[Problem to solve]:
Copy these lines word for word, starting at the line that contains "genus: Argiope" and ending at the line that contains "genus: Ranunculus", with both of those lines included.

--- START Dataset entries ---

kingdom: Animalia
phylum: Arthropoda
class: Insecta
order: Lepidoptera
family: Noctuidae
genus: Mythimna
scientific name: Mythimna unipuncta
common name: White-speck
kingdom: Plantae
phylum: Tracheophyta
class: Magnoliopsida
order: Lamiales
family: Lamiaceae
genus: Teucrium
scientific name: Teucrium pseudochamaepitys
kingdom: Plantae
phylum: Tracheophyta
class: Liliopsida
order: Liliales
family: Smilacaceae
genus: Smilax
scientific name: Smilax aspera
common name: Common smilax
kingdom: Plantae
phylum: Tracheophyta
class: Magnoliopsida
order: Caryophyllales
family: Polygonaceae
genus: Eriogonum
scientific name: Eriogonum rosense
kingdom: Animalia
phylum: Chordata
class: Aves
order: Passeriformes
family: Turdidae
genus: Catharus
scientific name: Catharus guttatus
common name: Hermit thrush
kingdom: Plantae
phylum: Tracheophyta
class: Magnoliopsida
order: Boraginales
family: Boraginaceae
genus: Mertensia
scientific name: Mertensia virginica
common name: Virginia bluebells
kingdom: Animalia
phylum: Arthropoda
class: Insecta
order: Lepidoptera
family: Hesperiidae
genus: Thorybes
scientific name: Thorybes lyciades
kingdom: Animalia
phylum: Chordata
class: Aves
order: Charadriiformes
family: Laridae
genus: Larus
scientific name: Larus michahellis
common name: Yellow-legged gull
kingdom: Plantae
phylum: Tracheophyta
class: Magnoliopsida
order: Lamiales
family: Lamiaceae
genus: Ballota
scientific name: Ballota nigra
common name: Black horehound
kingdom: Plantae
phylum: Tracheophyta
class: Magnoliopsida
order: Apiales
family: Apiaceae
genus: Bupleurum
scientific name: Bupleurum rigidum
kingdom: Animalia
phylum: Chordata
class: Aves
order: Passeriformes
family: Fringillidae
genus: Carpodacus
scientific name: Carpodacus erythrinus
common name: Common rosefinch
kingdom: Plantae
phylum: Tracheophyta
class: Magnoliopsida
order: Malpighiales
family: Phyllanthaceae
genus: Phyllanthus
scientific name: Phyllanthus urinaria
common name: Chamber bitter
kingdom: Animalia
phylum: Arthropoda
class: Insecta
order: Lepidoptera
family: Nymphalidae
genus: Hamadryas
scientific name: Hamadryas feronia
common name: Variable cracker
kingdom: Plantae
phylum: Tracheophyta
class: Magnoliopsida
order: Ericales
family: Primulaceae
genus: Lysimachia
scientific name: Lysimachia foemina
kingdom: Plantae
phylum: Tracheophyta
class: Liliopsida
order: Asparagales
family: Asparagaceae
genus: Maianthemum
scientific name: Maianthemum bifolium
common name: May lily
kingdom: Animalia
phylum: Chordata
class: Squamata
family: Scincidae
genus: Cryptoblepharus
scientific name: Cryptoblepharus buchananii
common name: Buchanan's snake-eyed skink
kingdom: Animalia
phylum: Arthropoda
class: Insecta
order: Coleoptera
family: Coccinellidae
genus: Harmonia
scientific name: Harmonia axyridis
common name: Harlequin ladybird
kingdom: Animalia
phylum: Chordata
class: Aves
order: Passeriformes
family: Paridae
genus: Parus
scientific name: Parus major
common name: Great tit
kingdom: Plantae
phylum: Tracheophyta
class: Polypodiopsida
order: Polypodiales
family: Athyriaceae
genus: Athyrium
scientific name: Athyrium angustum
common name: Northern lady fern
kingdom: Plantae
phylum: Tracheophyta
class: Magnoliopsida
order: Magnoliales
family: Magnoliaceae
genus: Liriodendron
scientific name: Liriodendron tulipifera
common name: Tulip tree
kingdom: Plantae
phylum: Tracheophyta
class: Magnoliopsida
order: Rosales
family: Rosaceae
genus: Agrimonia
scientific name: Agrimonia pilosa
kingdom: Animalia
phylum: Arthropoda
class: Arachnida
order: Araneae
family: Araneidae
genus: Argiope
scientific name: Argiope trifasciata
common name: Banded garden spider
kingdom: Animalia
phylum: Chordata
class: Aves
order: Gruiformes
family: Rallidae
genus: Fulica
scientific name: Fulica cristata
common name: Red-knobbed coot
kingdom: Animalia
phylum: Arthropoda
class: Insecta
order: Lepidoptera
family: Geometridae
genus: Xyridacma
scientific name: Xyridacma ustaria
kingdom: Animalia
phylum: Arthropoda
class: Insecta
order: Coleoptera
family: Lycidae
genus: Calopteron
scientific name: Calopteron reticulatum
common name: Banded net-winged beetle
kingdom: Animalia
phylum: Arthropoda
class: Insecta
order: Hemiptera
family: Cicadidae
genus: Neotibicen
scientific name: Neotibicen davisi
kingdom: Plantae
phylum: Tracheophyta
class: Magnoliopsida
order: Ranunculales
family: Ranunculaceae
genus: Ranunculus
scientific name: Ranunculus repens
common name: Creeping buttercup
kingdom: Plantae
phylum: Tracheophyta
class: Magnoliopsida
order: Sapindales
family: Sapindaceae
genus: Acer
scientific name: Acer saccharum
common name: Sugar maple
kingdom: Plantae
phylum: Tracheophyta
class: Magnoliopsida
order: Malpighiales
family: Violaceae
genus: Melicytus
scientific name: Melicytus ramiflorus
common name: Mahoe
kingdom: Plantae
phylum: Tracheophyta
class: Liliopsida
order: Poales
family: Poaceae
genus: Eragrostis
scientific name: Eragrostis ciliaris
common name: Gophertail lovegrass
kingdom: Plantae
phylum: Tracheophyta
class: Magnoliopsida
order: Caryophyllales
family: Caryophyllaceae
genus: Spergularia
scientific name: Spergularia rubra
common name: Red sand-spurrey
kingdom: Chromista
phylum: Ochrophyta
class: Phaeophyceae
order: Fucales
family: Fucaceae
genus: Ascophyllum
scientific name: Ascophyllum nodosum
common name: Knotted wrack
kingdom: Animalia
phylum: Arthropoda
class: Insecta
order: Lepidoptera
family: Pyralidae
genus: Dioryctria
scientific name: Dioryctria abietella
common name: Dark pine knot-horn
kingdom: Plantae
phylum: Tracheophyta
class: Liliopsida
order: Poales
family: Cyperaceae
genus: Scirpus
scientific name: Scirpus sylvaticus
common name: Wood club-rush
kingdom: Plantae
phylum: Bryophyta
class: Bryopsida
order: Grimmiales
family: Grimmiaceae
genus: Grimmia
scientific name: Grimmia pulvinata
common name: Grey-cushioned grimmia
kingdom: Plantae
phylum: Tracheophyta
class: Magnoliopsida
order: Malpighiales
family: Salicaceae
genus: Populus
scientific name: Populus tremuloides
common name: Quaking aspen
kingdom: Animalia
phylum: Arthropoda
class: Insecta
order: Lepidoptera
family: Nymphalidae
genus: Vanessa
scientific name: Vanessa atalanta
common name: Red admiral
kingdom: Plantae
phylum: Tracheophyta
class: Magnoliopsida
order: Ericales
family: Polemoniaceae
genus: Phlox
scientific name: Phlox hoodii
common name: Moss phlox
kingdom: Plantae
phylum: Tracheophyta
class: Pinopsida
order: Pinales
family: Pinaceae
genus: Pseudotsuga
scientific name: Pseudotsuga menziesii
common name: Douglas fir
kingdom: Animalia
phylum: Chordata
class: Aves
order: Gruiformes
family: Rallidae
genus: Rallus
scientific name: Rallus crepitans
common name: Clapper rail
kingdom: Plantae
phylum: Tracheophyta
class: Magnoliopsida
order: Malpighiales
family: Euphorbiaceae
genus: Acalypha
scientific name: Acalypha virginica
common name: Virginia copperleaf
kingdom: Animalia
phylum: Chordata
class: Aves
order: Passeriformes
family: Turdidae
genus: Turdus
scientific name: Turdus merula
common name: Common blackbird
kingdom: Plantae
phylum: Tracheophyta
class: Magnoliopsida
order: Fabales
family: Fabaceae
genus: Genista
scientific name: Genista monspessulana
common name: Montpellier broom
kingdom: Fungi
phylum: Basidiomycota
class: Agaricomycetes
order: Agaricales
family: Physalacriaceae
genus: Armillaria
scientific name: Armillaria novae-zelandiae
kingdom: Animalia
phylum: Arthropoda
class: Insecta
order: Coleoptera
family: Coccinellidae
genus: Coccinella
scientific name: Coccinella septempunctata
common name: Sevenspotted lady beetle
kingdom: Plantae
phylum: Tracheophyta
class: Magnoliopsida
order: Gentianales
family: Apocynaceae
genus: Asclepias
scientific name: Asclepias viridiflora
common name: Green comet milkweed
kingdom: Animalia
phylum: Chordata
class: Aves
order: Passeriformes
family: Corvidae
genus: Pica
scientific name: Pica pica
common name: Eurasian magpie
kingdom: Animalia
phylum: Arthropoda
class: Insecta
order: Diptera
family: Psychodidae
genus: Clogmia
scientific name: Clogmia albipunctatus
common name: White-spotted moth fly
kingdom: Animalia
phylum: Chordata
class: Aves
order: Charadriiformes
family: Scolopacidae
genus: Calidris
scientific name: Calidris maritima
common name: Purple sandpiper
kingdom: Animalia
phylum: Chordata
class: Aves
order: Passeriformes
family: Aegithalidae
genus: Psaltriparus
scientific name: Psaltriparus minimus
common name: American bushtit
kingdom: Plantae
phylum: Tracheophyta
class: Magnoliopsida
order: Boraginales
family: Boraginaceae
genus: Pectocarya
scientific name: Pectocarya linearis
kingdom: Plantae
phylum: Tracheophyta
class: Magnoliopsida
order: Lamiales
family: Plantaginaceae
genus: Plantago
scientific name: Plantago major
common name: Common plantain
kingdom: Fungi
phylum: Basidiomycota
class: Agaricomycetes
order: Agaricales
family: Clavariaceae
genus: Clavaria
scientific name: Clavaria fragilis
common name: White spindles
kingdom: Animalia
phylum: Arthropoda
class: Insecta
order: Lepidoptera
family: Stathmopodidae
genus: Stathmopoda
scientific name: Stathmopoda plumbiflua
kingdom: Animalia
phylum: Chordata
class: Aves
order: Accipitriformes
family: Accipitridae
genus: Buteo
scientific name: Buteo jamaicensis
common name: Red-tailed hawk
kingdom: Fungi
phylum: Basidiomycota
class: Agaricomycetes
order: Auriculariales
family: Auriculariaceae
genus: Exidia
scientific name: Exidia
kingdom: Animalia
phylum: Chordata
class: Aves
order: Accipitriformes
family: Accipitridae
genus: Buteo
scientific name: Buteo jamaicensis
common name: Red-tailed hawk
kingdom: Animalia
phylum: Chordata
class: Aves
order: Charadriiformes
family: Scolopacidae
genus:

--- END Dataset entries ---

[Result below]:
genus: Argiope
scientific name: Argiope trifasciata
common name: Banded garden spider
kingdom: Animalia
phylum: Chordata
class: Aves
order: Gruiformes
family: Rallidae
genus: Fulica
scientific name: Fulica cristata
common name: Red-knobbed coot
kingdom: Animalia
phylum: Arthropoda
class: Insecta
order: Lepidoptera
family: Geometridae
genus: Xyridacma
scientific name: Xyridacma ustaria
kingdom: Animalia
phylum: Arthropoda
class: Insecta
order: Coleoptera
family: Lycidae
genus: Calopteron
scientific name: Calopteron reticulatum
common name: Banded net-winged beetle
kingdom: Animalia
phylum: Arthropoda
class: Insecta
order: Hemiptera
family: Cicadidae
genus: Neotibicen
scientific name: Neotibicen davisi
kingdom: Plantae
phylum: Tracheophyta
class: Magnoliopsida
order: Ranunculales
family: Ranunculaceae
genus: Ranunculus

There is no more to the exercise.